[Start EXERCISE INPUTS]
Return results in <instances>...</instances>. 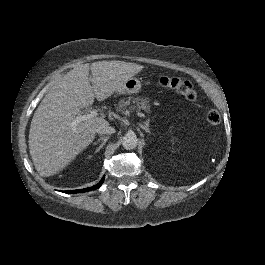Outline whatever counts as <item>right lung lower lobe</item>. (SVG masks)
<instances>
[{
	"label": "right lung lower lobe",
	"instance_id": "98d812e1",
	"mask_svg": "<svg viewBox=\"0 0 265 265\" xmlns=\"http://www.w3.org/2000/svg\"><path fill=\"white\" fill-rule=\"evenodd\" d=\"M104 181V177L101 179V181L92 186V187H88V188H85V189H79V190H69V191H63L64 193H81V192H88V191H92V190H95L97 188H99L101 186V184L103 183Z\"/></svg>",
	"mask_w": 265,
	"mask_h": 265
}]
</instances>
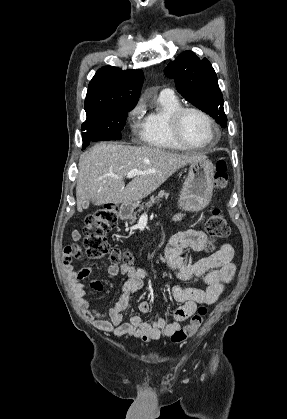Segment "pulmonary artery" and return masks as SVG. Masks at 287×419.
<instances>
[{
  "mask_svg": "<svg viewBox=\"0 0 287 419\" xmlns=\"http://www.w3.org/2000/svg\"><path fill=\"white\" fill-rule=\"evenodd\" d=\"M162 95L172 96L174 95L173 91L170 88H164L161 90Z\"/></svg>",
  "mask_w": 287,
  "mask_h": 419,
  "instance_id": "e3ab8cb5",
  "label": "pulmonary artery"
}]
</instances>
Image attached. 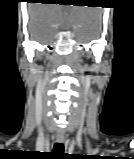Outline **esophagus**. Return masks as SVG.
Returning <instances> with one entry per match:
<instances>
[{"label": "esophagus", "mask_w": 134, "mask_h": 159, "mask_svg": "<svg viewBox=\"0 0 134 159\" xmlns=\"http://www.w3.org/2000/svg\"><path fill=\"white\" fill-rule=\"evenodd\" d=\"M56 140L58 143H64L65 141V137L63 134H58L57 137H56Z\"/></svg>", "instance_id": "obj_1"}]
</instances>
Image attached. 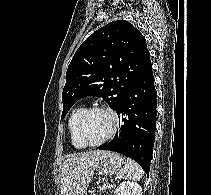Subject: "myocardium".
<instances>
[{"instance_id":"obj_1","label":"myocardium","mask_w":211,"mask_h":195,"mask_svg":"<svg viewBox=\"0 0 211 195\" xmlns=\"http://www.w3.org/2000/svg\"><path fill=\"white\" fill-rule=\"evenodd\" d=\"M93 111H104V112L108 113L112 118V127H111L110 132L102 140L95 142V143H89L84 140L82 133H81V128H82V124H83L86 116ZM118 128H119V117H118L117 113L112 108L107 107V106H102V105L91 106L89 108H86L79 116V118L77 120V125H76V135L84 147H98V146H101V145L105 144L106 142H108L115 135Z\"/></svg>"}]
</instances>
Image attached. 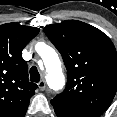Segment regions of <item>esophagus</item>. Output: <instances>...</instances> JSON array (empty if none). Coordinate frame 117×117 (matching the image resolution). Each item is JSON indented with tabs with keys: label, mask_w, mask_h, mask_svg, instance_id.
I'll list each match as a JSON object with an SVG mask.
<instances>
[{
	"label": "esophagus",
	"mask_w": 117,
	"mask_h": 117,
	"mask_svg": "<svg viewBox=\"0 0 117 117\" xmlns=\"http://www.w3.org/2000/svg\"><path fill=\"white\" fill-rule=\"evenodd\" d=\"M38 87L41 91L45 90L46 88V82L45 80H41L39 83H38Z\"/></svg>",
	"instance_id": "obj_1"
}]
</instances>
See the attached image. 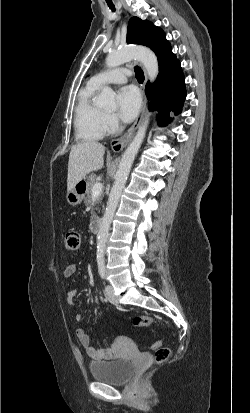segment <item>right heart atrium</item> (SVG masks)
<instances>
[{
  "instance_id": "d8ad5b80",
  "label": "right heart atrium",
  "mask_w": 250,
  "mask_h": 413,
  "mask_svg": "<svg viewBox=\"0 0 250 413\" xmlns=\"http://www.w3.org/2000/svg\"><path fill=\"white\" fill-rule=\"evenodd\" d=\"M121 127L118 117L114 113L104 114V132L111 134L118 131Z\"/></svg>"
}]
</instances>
[End EXERCISE INPUTS]
[Start EXERCISE INPUTS]
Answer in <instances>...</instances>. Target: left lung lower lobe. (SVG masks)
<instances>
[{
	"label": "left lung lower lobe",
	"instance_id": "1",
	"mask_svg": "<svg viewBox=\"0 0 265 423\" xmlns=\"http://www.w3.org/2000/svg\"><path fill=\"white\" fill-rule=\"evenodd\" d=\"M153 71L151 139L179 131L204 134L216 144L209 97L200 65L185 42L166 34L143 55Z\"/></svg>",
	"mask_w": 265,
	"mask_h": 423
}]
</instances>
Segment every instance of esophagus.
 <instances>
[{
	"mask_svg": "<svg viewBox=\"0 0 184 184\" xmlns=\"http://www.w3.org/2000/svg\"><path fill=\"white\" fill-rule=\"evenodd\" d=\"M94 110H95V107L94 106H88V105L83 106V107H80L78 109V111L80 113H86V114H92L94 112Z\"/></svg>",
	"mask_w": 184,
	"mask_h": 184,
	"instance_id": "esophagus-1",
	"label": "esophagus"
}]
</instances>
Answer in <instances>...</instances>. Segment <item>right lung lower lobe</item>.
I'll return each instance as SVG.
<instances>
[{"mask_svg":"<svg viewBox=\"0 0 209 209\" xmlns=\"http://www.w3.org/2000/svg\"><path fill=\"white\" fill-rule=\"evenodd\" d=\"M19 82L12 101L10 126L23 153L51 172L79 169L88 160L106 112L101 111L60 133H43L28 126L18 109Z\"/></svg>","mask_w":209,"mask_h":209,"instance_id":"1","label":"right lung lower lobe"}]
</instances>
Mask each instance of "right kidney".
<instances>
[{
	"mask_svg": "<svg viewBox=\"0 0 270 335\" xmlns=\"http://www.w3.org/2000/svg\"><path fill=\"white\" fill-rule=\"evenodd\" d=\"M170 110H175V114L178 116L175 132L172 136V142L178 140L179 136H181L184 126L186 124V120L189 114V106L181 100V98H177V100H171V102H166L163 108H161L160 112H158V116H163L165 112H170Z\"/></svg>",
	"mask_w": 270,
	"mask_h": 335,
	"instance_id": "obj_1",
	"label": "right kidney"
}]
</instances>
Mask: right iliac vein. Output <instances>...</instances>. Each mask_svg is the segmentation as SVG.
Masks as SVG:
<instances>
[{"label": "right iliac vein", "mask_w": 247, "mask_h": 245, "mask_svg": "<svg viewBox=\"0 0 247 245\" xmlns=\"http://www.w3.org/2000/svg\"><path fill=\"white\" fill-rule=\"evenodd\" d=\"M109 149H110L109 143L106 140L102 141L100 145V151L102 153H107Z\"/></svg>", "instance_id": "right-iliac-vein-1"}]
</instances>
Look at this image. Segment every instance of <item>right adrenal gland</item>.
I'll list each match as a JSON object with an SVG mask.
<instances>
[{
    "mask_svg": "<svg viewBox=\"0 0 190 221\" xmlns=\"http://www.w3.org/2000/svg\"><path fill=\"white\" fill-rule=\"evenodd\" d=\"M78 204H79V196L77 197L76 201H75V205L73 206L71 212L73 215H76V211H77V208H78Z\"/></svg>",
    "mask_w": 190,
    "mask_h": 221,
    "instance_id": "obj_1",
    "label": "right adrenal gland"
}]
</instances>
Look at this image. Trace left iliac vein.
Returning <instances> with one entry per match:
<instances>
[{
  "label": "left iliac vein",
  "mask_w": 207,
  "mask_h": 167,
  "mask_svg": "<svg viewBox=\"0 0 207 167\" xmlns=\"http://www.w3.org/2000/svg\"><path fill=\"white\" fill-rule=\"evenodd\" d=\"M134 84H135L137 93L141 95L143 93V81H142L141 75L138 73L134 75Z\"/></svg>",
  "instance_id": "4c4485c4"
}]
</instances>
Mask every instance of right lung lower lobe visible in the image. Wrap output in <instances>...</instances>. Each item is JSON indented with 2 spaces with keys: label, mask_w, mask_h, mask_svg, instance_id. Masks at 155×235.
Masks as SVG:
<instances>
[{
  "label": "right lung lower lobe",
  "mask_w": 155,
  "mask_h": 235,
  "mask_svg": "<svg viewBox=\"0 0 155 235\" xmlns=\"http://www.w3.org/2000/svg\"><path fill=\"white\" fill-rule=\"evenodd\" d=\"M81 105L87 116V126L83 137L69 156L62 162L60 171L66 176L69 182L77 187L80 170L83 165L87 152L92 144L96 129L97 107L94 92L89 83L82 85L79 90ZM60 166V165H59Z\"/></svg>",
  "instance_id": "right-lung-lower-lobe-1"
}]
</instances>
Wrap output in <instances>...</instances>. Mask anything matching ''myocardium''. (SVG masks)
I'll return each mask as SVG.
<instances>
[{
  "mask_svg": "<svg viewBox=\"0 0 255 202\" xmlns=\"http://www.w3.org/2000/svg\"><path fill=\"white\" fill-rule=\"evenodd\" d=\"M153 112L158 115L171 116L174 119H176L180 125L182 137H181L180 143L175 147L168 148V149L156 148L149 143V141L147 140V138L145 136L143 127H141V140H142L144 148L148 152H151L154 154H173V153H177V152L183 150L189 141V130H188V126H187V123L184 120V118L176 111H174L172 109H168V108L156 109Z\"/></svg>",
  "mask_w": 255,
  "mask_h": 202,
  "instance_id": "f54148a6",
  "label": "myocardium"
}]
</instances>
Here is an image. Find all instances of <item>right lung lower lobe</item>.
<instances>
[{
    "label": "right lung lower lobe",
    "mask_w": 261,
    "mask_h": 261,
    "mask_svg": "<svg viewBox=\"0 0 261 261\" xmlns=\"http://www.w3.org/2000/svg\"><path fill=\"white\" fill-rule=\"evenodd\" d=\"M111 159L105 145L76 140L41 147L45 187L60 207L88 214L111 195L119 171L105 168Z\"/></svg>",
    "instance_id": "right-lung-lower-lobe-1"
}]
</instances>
[End EXERCISE INPUTS]
* **GIVEN PROBLEM**
Reproduce verbatim the lines of the listing above, from the line containing "Look at this image. Segment" down to the line containing "204H79V196L77 197L76 201H75V205L73", including both of those lines.

* **FULL RESPONSE**
Look at this image. Segment every instance of <item>right adrenal gland</item>.
I'll list each match as a JSON object with an SVG mask.
<instances>
[{
    "mask_svg": "<svg viewBox=\"0 0 190 221\" xmlns=\"http://www.w3.org/2000/svg\"><path fill=\"white\" fill-rule=\"evenodd\" d=\"M78 204H79V196L77 197L76 201H75V205L73 206L71 212L73 215H76V211H77V208H78Z\"/></svg>",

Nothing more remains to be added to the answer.